**Travaux:**
A – D'après l'extrait sur la langue maternelle, combien de personnes parlent le tamazight ?
B – Renommez « Montreal » en « Montréal » dans les enregistrements, de la ligne qui contient « FML: 10:46 -> 10:07 » jusqu'à la fin des enregistrements, ces deux bornes incluses. Recopiez ces lignes sans autre changement et sans les images.

━━━ Extrait à lire ━━━

Dernière mise à jour : 23 févr.

Texte publié le 20 février 2017 dans le journal en ligne Le Matin d'Algérie.


Les choses ne changeront que dans une démarche collective, dans une démarche d’intelligence collective comme l’ont fait à leur époque nos aïeux avec tajmaεt neγ agraw. Il ne s’agit plus de reproduire intégralement l’époque, mais plutôt de s’inspirer et d’utiliser justement nos intelligences pour nous renouveler et nous adapter à notre monde d’aujourd’hui.


Langue première ou langue maternelle qu’importe…

L’année passée, à l’occasion de la journée internationale de la langue maternelle, le 21 février, j’ai assisté à une conférence à Montréal du professeur François Paré de l’université de Waterloo en Ontario (Canada). Lors de la conférence, le professeur Paré a soulevé l’ambiguïté que certains États ont introduite en utilisant le concept de langue première au lieu de langue maternelle pour parer à la complexité de leurs sociétés par rapport à ce sujet. Comme dirait, sans doute, Baudelaire : première ou maternelle qu’importe pourvu que je parle, je lis et j’écris la langue de ma mère et de mon père. Il nous a aussi informé qu’actuellement, il y a 6000 langues dans le monde et que d’ici 2030, il y aura un peu plus que 2000 langues qui vont disparaitre dans notre monde et de notre vivant. Il poursuit que d’ici un siècle il ne restera que 400 ou 500 langues. Ces nombres donnent des maux de tête, d’ailleurs le professeur Paré l’a tout de suite remarqué dans l’assistance, il nous a rassuré que notre langue, le tamazight, sera de celles qui ne disparaitront pas, car il y a 40 millions de personnes qui la parlent et que désormais c’est une langue écrite. Cette dernière condition de survie est très importante, du fait que nous vivons dans un monde technologique au sens des TIC (les technologies de l’information et de la communication). Il nous a aussi dit que si vous arriverez à avoir une langue tamazight plus au moins standard pour l’ensemble de l’Afrique du Nord, vous allez assurer sa pérennité et de rajouter que cela n’est pas facile à réaliser.

━━━ Enregistrements présentés ━━━

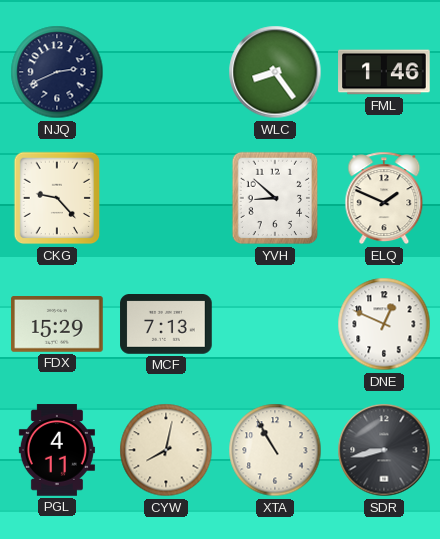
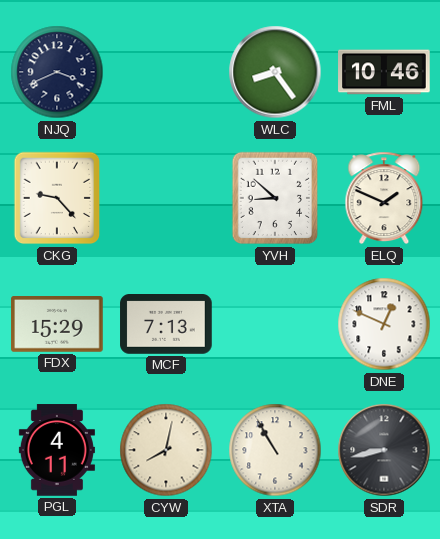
NJQ: 2:41 -> 3:41
FML: 1:46 -> 10:46
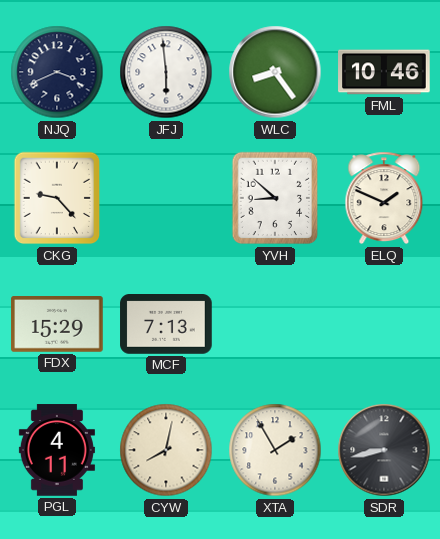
JFJ: none -> 5:59
DNE: 12:49 -> none
XTA: 10:55 -> 1:55
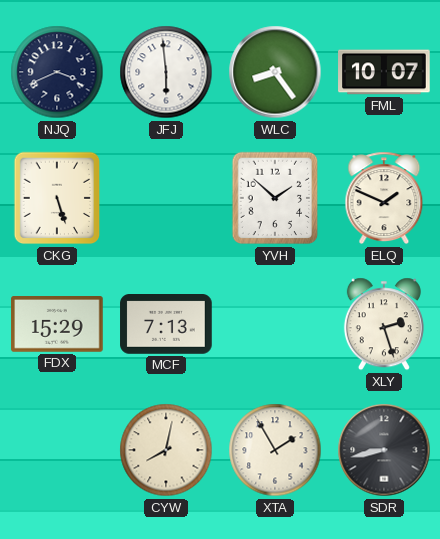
FML: 10:46 -> 10:07
CKG: 9:23 -> 5:27
YVH: 8:52 -> 1:52
XLY: none -> 2:27
PGL: 4:11 -> none
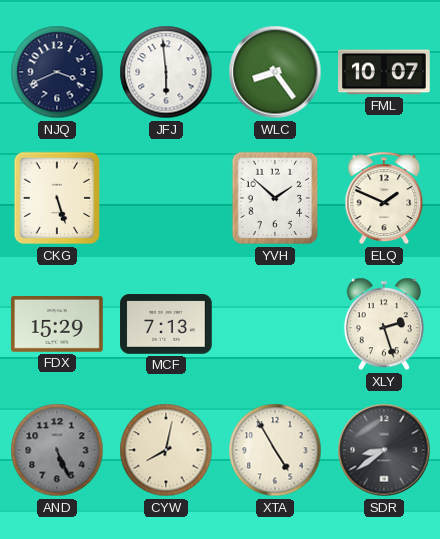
AND: none -> 5:26
XTA: 1:55 -> 4:55
SDR: 8:43 -> 8:39
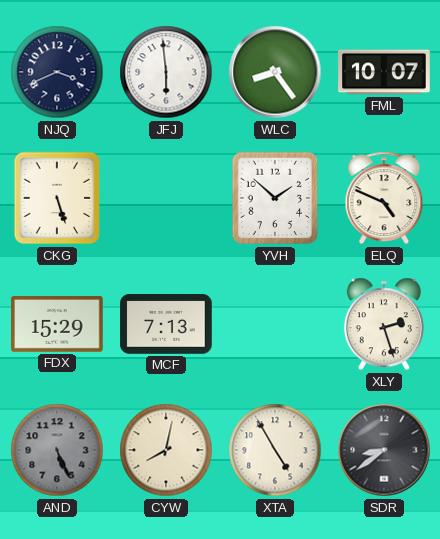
ELQ: 1:49 -> 4:49
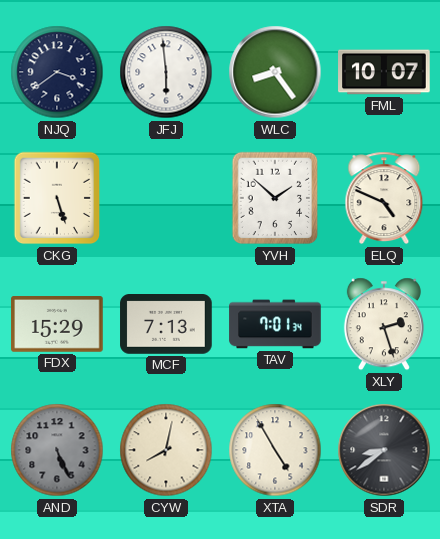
NJQ: 3:41 -> 3:39
TAV: none -> 7:01
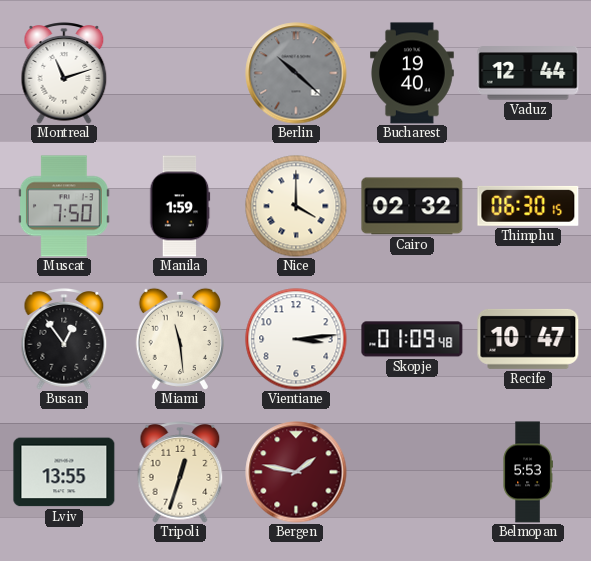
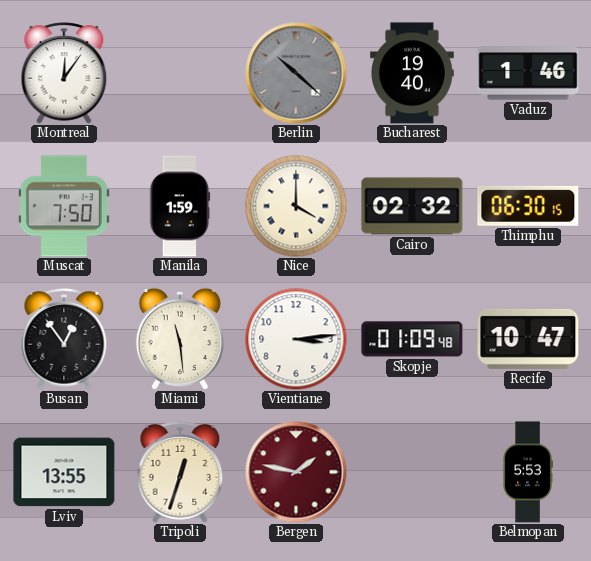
Montreal: 11:12 -> 12:06
Vaduz: 12:44 -> 1:46
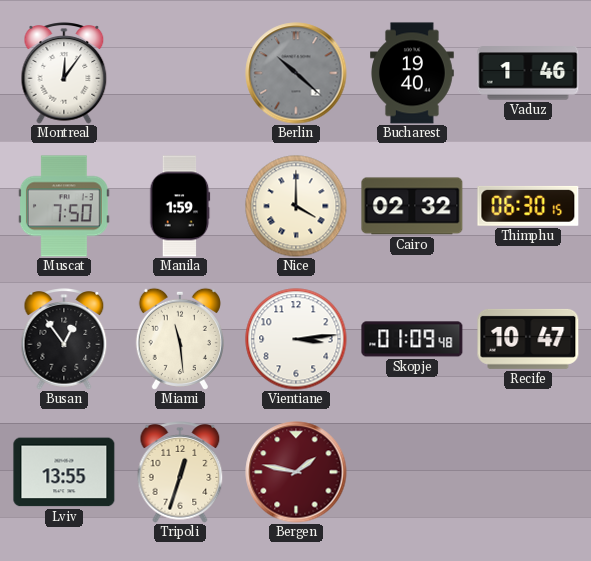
Belmopan: 5:53 -> none
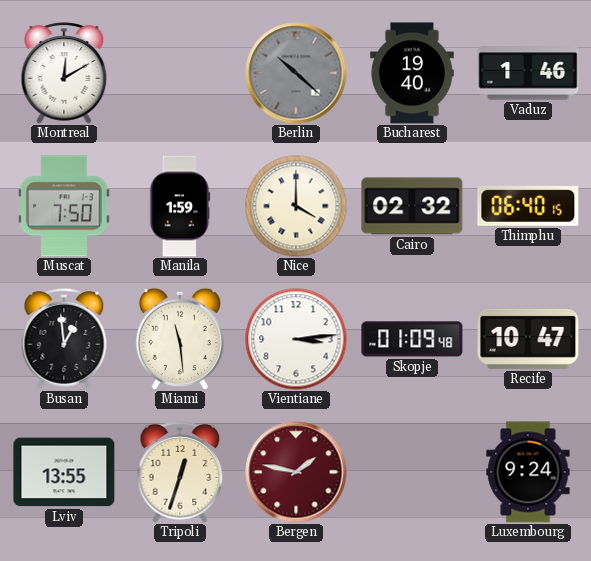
Montreal: 12:06 -> 12:10
Thimphu: 06:30 -> 06:40
Busan: 12:54 -> 12:59
Luxembourg: none -> 9:24
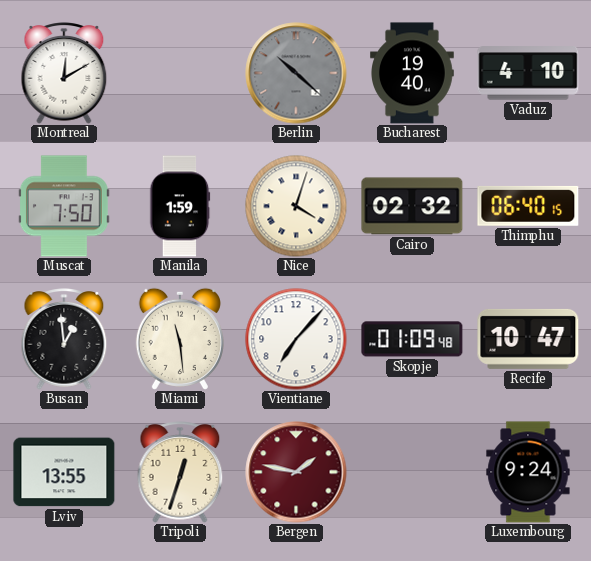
Vaduz: 1:46 -> 4:10
Nice: 4:00 -> 4:03
Vientiane: 3:14 -> 7:07
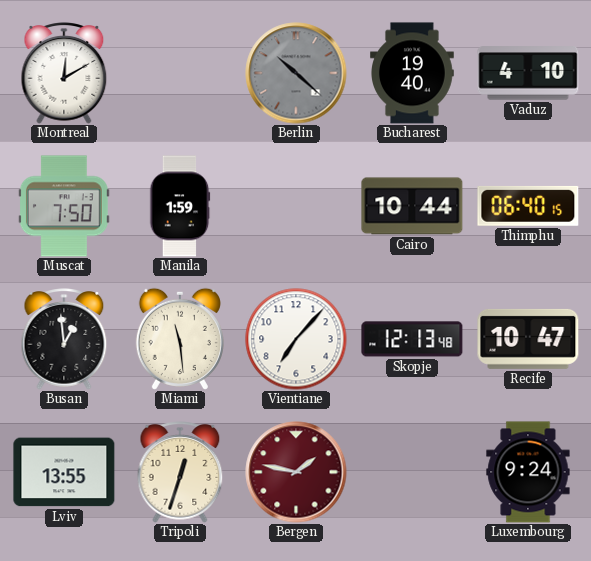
Nice: 4:03 -> none
Cairo: 02:32 -> 10:44
Skopje: 01:09 -> 12:13
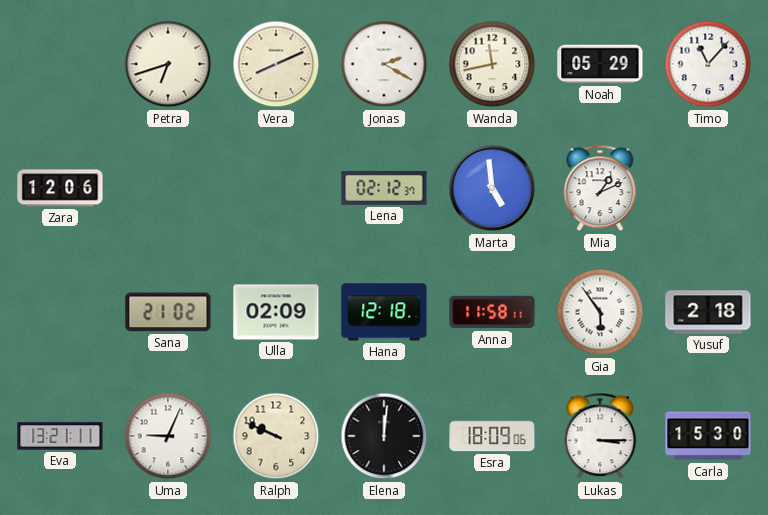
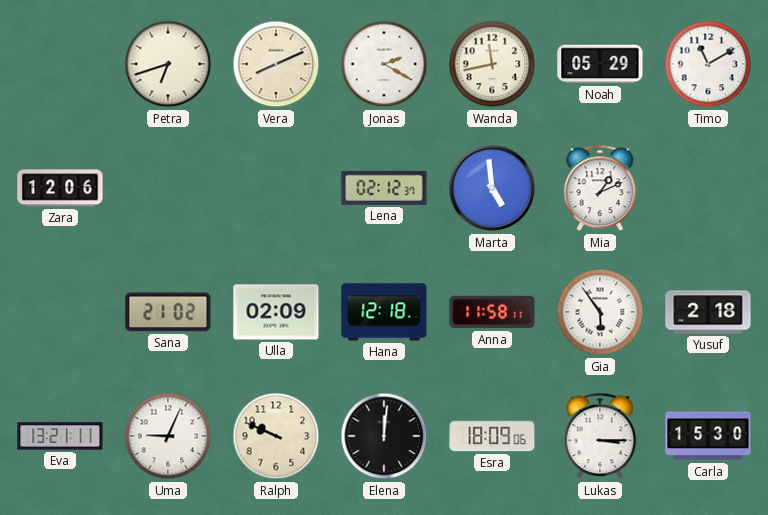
Timo: 11:07 -> 11:10
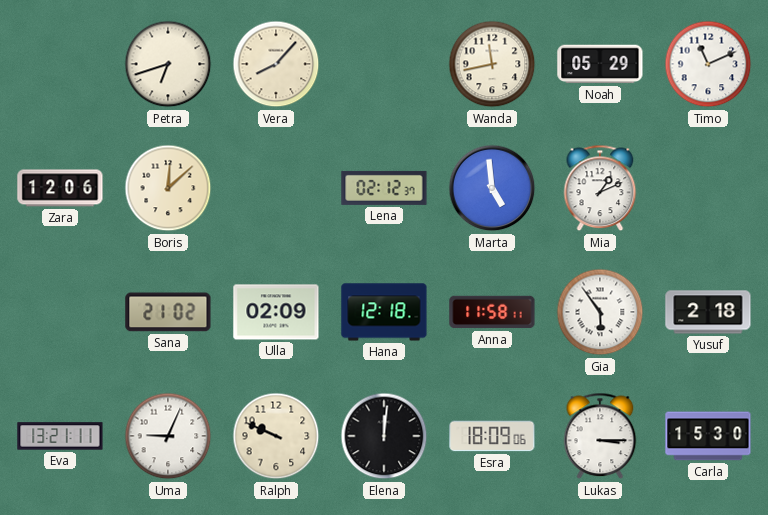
Vera: 8:11 -> 8:07
Jonas: 2:20 -> none
Timo: 11:10 -> 11:11
Boris: none -> 12:08
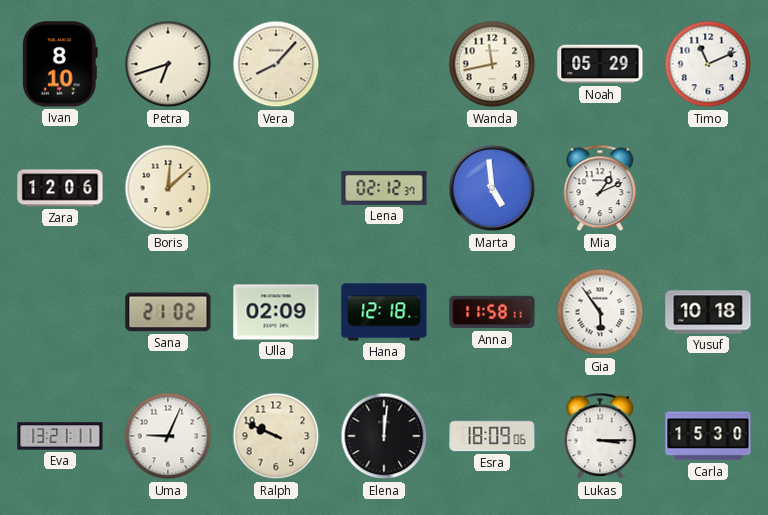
Ivan: none -> 8:10
Yusuf: 2:18 -> 10:18
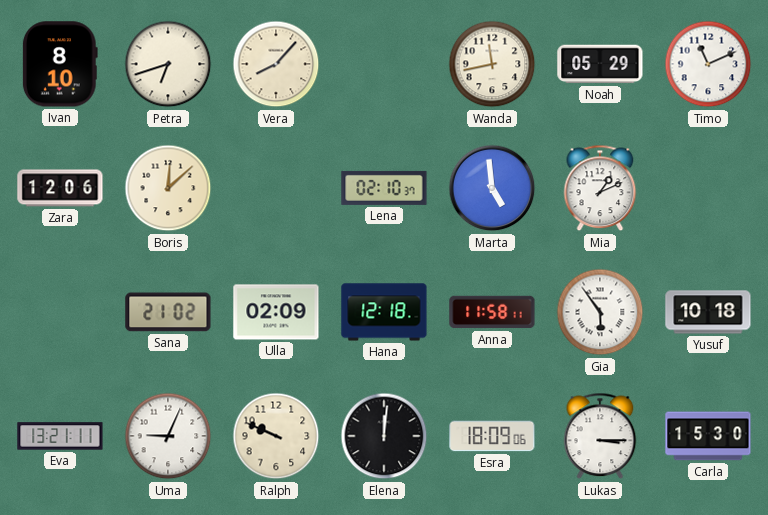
Lena: 02:12 -> 02:10
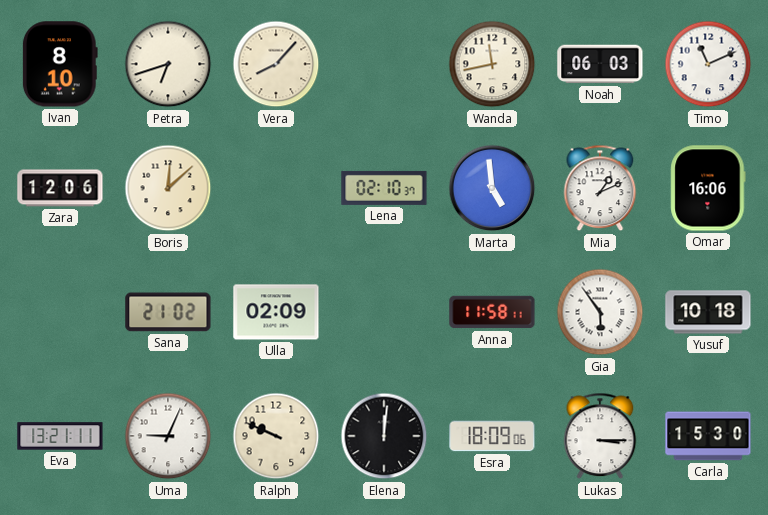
Noah: 05:29 -> 06:03
Omar: none -> 16:06
Hana: 12:18 -> none
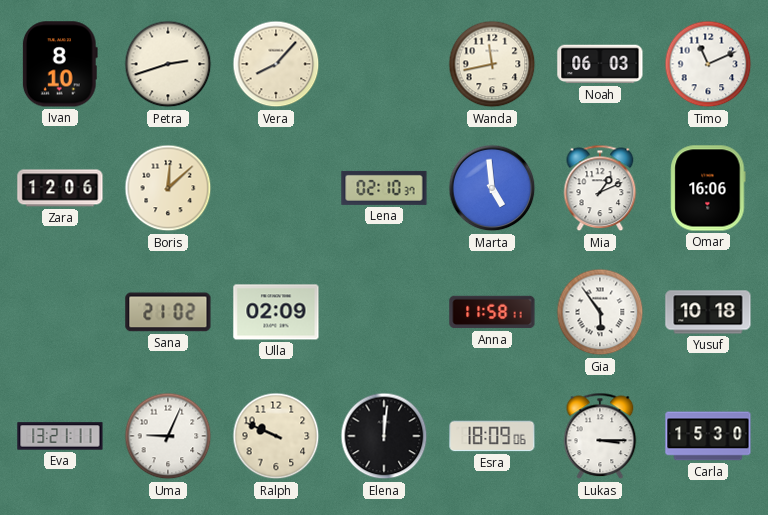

━━━

**Corrigé:**
A – 40 millions de personnes.

B –
FML: 10:46 -> 10:07
CKG: 9:23 -> 5:27
YVH: 8:52 -> 1:52
XLY: none -> 2:27
PGL: 4:11 -> none
AND: none -> 5:26
XTA: 1:55 -> 4:55
SDR: 8:43 -> 8:39
ELQ: 1:49 -> 4:49
NJQ: 3:41 -> 3:39
TAV: none -> 7:01
Montréal: 11:12 -> 12:06
Vaduz: 12:44 -> 1:46
Belmopan: 5:53 -> none
Montréal: 12:06 -> 12:10
Thimphu: 06:30 -> 06:40
Busan: 12:54 -> 12:59
Luxembourg: none -> 9:24
Vaduz: 1:46 -> 4:10
Nice: 4:00 -> 4:03
Vientiane: 3:14 -> 7:07
Nice: 4:03 -> none
Cairo: 02:32 -> 10:44
Skopje: 01:09 -> 12:13
Timo: 11:07 -> 11:10
Vera: 8:11 -> 8:07
Jonas: 2:20 -> none
Timo: 11:10 -> 11:11
Boris: none -> 12:08
Ivan: none -> 8:10
Yusuf: 2:18 -> 10:18
Lena: 02:12 -> 02:10
Noah: 05:29 -> 06:03
Omar: none -> 16:06
Hana: 12:18 -> none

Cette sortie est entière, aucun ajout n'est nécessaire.